Я принимал участие в этом разговоре с чувством удручающей беспомощности»
[274].
Разумеется, Лем не был влюблён ни в русскую, ни в немецкую культуру без критического отношения. Это видно хотя бы из приведённого выше фрагмента о «мармеладовщине». Обе эти культуры пугали его склонностью понимать слепое послушание как благородство (что раскрывали в своём творчестве Кафка и Достоевский). В личном пространстве он терпеть не мог окружение немцев и австрийцев – письмо к Мрожеку с описанием долгого отпуска в Югославии – это в большинстве своём письмо о попытках избегать немецких туристов, что в 1965 году было уже невозможно (но к счастью, один из них повредил глушитель, въезжая на паром, отчего Лему «стало как-то приятно»).
Парадоксально на это накладывается факт, что, если к Лему обращался немец или русский по каким-то литературным или научным делам, он охотно отвечал (а ведь учёные и писатели тоже ездили в отпуск в Югославию!). Он не отказывался от приглашений в СССР и оба немецких государства, а аналогичные предложения из других стран отбрасывал. Часто он не отвечал на письма заинтересованных издательств – например, французское издание «Солярис» в издательстве «Denoël» вышло в 1966 году только благодаря стараниям Блоньского
[275]. А это издание было важным потому, что на сегодня единственная книжная версия «Солярис» на английском вышла как перевод с французского.

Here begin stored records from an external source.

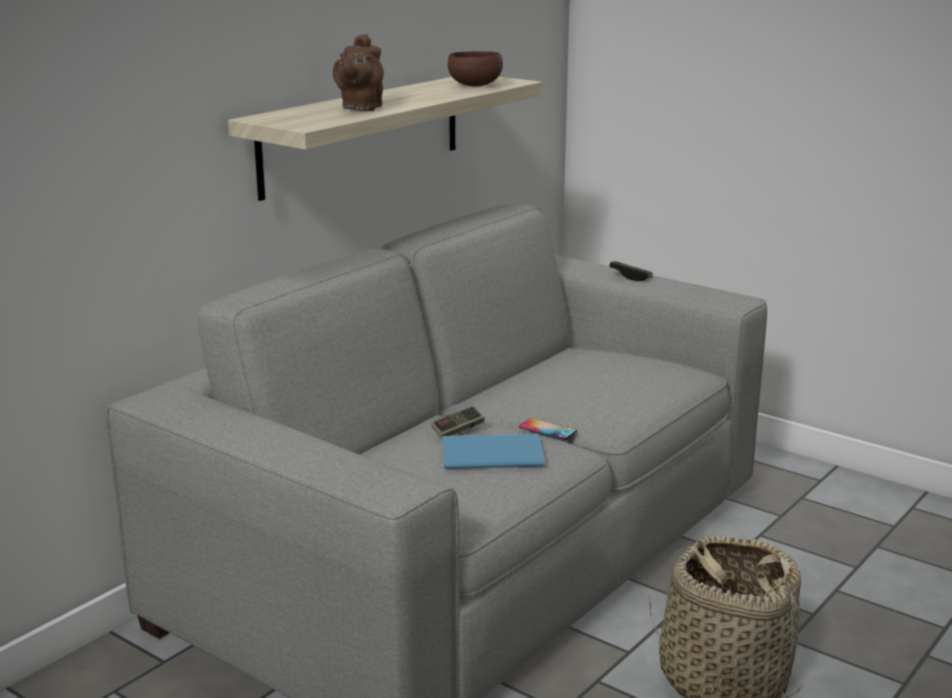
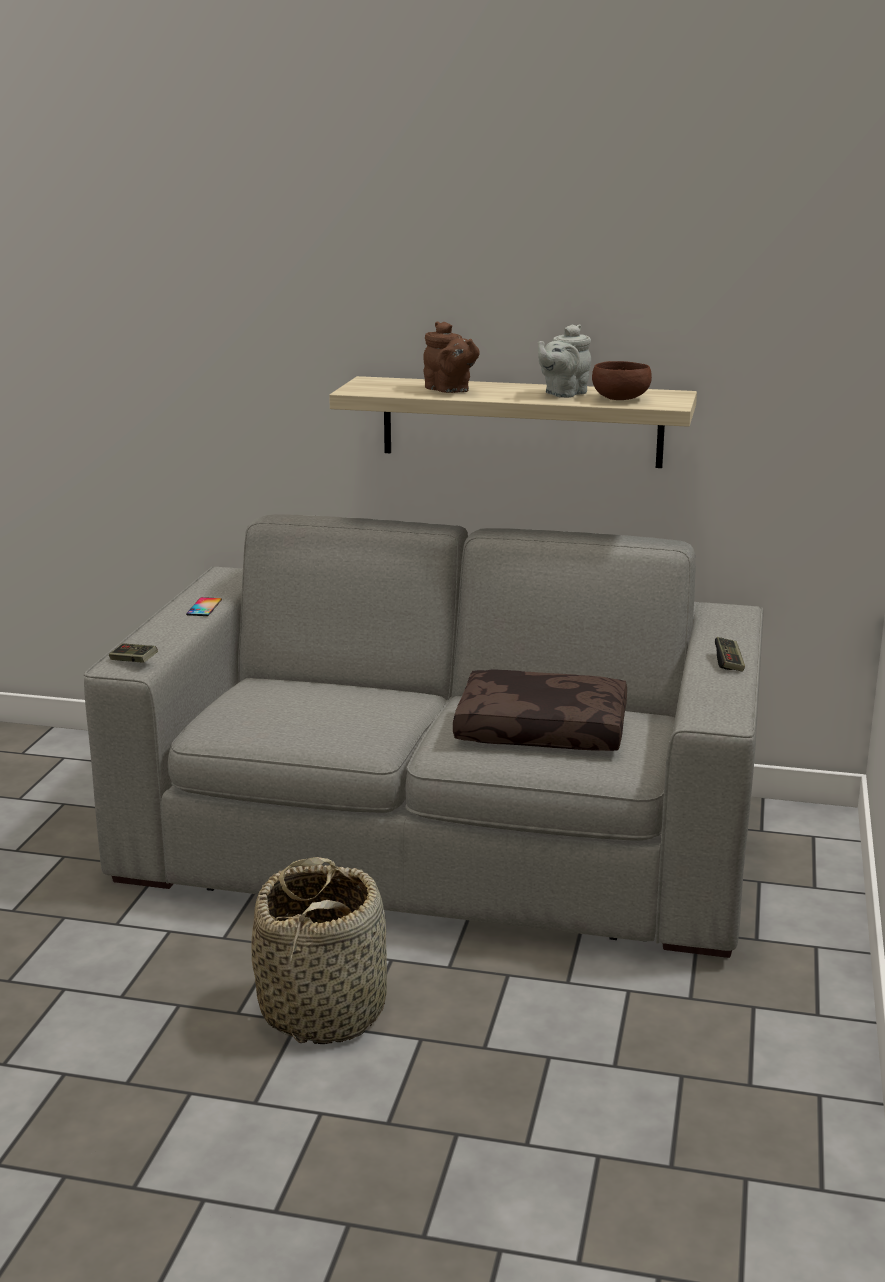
camera: 65 degrees right, 0 degrees up
brown teapot [333,34,384,111] -> brown teapot turned 120 degrees counterclockwise [423,322,480,393]
game controller [432,406,485,439] -> game controller moved to [109,643,158,663]
blue book [442,434,545,469] -> none
phone [519,418,577,440] -> phone moved to [186,597,222,616]
none -> brown pillow [453,669,627,751]
none -> grey teapot [538,324,591,398]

Трудно сказать, как развивалась бы карьера Лема, если бы он не отказывался от «гарвардских», «оксфордских» или «сорбоннских» предложений (так он их обычно описывал в письмах). Может, там он бы обрёл всемирную популярность, а может, наоборот – это был бы тупик (польская культура знает примеры и первого, и второго). Но это снова-таки тема параллельных вселенных. Но в этой вселенной путём покорения мира для Лема стали Германия и СССР.